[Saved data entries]
● ● ●

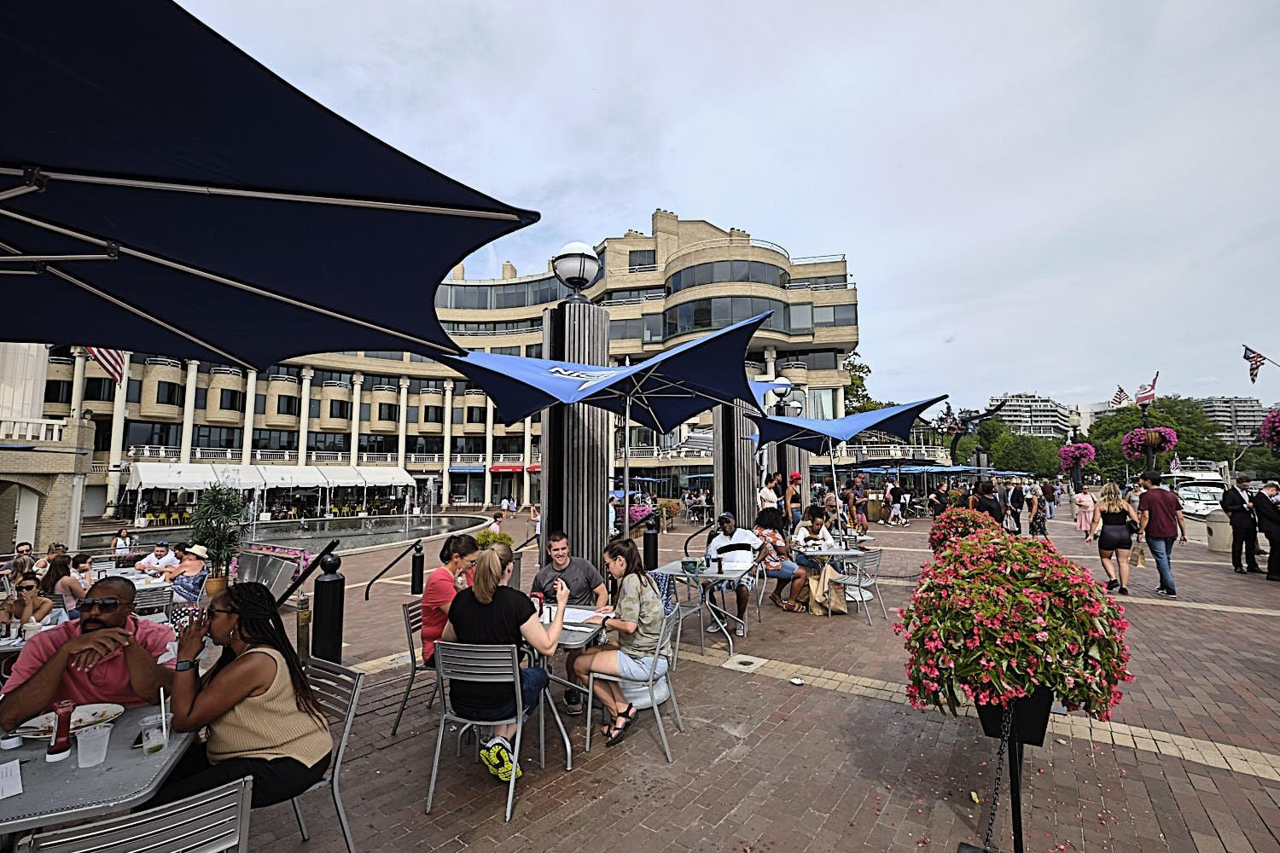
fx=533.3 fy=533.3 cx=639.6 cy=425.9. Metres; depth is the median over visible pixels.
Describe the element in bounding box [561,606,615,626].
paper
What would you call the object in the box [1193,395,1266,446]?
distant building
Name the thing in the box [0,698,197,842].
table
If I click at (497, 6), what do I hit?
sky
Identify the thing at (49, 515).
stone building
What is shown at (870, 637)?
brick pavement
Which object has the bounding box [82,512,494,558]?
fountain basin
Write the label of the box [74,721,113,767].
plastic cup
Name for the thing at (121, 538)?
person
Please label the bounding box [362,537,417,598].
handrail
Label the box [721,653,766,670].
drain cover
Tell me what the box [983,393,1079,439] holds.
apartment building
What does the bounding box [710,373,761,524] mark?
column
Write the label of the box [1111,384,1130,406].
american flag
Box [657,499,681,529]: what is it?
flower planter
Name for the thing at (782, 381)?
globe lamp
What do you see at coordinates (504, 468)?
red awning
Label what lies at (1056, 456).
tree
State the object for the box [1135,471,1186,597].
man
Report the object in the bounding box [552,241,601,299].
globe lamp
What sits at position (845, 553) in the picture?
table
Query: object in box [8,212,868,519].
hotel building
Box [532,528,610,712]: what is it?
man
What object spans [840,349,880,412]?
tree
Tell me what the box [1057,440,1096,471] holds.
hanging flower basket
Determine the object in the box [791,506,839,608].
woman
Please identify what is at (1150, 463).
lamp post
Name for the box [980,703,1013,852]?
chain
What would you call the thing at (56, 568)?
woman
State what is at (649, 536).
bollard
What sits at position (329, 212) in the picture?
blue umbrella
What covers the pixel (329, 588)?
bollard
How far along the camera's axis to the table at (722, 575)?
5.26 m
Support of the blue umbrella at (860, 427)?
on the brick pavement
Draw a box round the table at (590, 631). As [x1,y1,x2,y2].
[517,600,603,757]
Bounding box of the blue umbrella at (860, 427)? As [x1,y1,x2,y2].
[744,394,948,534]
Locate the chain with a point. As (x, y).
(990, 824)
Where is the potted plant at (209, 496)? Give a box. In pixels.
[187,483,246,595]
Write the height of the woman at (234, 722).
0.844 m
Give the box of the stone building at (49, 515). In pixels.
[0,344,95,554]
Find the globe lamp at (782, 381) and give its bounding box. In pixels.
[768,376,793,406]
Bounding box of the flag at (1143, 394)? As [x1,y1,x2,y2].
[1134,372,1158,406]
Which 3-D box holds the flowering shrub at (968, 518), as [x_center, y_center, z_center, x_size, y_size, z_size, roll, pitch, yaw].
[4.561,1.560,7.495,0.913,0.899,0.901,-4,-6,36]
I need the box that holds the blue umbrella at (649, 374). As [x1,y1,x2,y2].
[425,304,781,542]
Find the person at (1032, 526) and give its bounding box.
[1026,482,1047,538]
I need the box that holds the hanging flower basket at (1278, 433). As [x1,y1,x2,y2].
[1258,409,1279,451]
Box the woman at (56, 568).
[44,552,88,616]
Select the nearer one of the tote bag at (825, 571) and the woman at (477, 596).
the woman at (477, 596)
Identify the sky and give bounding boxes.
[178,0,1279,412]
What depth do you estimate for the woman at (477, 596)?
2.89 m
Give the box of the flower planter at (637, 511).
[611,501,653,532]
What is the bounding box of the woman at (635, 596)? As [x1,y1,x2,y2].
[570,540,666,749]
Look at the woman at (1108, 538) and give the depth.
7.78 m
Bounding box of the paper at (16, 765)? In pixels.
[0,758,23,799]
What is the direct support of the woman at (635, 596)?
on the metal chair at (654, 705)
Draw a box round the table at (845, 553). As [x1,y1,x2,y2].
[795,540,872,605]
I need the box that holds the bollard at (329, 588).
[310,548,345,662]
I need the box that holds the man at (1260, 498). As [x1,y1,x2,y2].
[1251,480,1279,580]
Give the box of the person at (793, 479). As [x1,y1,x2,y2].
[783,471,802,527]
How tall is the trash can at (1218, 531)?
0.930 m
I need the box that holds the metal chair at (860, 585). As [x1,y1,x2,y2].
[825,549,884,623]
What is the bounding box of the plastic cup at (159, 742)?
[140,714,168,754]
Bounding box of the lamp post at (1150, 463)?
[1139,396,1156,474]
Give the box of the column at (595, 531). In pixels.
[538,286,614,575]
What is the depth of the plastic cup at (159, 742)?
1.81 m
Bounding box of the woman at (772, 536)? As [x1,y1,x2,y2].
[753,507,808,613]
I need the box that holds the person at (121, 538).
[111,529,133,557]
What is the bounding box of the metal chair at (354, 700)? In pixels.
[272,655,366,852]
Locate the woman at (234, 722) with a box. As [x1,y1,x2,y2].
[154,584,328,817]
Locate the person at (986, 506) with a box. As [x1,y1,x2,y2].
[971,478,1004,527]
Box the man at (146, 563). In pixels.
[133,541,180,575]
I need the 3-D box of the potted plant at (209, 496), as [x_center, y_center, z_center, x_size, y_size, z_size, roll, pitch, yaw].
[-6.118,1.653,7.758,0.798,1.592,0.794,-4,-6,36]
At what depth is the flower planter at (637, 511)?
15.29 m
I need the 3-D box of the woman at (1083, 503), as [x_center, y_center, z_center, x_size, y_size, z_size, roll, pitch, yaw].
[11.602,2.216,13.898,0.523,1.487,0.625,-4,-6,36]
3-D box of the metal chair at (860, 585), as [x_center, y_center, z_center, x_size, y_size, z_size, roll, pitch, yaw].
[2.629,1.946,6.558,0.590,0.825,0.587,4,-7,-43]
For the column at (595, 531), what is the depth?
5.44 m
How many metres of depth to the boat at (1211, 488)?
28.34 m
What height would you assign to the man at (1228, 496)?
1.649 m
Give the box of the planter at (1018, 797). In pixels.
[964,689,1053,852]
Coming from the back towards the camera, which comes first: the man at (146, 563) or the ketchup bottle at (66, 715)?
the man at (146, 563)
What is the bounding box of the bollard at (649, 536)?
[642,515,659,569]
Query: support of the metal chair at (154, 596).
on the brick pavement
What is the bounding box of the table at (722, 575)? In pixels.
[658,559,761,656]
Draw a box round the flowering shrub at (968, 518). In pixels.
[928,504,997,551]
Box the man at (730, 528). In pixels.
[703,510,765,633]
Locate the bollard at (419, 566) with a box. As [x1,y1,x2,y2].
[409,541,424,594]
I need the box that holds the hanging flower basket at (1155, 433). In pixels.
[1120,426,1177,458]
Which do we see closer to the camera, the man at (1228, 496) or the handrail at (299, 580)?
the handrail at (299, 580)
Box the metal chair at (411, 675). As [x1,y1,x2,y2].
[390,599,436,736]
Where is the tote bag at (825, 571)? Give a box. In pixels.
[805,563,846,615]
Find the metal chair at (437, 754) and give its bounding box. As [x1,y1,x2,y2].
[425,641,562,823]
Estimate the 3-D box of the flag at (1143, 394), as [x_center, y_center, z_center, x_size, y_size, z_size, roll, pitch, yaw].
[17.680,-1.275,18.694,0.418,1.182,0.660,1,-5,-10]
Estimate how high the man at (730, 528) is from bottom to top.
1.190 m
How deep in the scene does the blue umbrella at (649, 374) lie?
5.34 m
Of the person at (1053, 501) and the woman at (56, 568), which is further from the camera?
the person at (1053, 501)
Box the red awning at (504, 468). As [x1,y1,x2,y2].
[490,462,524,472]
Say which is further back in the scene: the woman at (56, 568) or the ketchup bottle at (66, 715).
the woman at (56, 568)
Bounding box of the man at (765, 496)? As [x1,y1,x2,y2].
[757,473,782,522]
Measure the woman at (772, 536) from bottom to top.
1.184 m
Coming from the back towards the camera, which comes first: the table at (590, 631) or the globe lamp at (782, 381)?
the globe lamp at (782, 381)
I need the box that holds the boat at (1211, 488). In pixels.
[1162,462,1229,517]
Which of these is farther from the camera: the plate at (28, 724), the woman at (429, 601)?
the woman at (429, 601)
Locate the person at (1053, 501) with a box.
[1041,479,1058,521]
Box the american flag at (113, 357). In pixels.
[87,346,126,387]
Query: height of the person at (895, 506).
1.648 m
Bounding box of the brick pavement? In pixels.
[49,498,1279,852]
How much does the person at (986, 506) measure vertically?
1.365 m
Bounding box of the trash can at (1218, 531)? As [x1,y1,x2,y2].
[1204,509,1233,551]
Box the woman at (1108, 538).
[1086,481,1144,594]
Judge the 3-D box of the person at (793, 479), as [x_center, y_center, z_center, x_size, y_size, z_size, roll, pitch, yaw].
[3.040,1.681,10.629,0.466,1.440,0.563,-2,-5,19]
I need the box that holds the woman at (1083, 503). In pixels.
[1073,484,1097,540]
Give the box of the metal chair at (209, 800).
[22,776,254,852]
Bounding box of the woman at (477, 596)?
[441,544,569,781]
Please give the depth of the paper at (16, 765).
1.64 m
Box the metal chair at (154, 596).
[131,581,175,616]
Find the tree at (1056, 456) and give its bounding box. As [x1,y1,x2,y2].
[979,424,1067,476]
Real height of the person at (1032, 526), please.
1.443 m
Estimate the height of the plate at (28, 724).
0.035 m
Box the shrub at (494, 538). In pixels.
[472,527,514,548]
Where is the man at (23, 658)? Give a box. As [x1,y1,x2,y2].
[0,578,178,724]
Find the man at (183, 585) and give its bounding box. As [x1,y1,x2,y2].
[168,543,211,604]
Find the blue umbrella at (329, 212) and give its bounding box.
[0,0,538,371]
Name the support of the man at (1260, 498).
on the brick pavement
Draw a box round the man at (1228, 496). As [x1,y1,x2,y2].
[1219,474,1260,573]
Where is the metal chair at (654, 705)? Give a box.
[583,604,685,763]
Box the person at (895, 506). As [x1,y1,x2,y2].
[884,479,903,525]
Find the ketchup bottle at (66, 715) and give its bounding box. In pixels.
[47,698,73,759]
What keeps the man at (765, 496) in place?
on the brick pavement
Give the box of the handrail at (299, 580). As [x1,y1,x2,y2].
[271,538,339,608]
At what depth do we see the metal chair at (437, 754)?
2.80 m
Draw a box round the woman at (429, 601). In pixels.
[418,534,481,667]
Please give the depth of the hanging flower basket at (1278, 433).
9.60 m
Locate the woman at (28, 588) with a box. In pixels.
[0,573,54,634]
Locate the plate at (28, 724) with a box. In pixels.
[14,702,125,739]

● ● ●

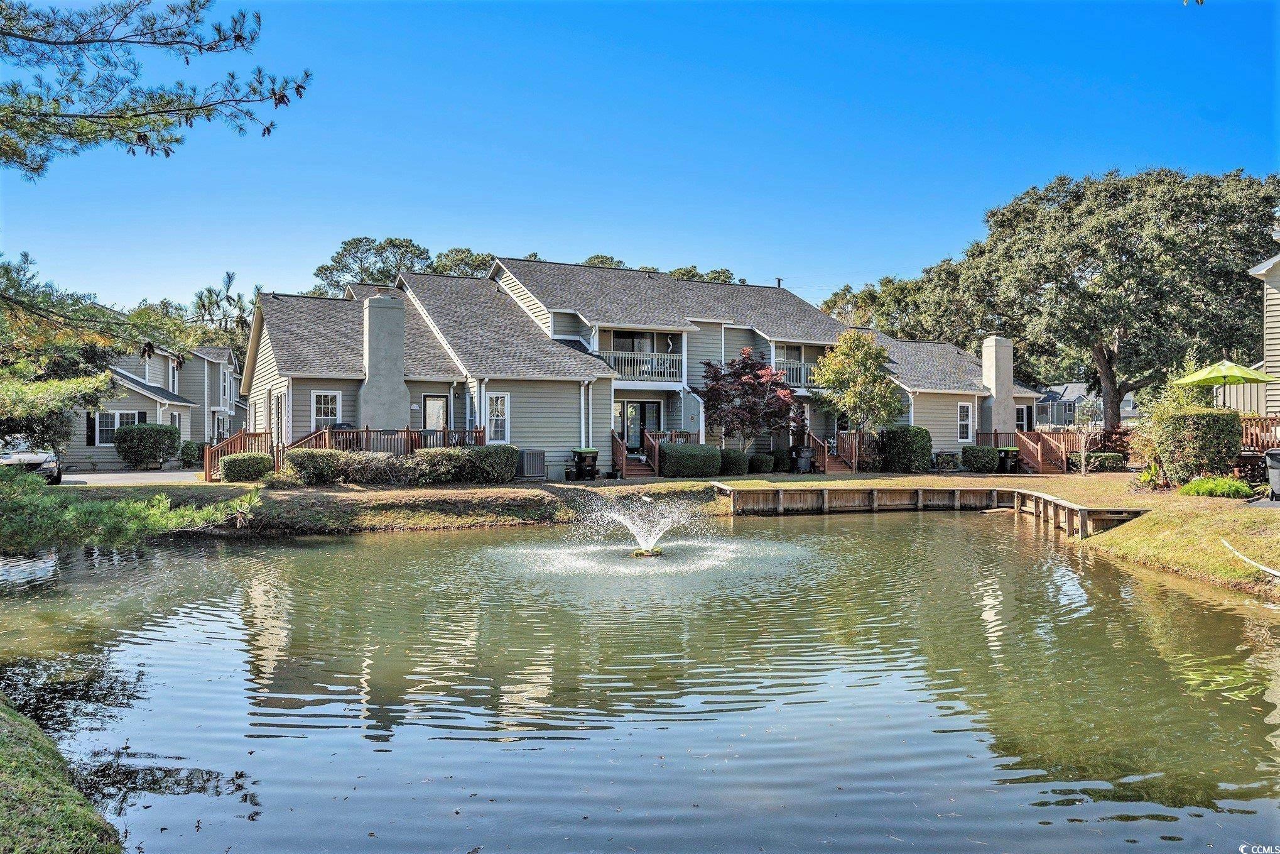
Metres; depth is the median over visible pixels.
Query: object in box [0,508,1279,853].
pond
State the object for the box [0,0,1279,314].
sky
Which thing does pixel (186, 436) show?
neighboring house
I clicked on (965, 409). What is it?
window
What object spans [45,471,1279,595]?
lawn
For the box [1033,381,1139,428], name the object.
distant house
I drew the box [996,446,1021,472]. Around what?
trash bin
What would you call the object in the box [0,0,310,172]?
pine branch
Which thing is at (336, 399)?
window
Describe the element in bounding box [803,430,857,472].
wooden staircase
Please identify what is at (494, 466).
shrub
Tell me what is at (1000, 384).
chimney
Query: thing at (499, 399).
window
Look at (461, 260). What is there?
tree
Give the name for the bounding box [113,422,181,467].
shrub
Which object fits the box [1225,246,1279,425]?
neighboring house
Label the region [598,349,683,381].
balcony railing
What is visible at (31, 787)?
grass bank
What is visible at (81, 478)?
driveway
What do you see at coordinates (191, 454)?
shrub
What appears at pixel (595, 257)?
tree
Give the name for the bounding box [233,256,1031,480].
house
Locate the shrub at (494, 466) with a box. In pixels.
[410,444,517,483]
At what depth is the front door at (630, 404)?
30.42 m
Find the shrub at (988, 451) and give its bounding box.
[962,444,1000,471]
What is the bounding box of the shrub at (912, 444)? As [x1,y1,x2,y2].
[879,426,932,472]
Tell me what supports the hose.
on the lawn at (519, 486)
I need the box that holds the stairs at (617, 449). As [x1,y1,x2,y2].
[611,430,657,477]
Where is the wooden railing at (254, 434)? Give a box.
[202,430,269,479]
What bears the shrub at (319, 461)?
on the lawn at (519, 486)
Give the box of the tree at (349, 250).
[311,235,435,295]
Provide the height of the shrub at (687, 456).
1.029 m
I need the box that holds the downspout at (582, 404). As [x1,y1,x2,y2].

● ● ●

▶ _Task directions_
Which of the lines above hold the string "median"? Copy each one.

▶ _Answer_
fx=533.3 fy=533.3 cx=639.6 cy=425.9. Metres; depth is the median over visible pixels.
Metres; depth is the median over visible pixels.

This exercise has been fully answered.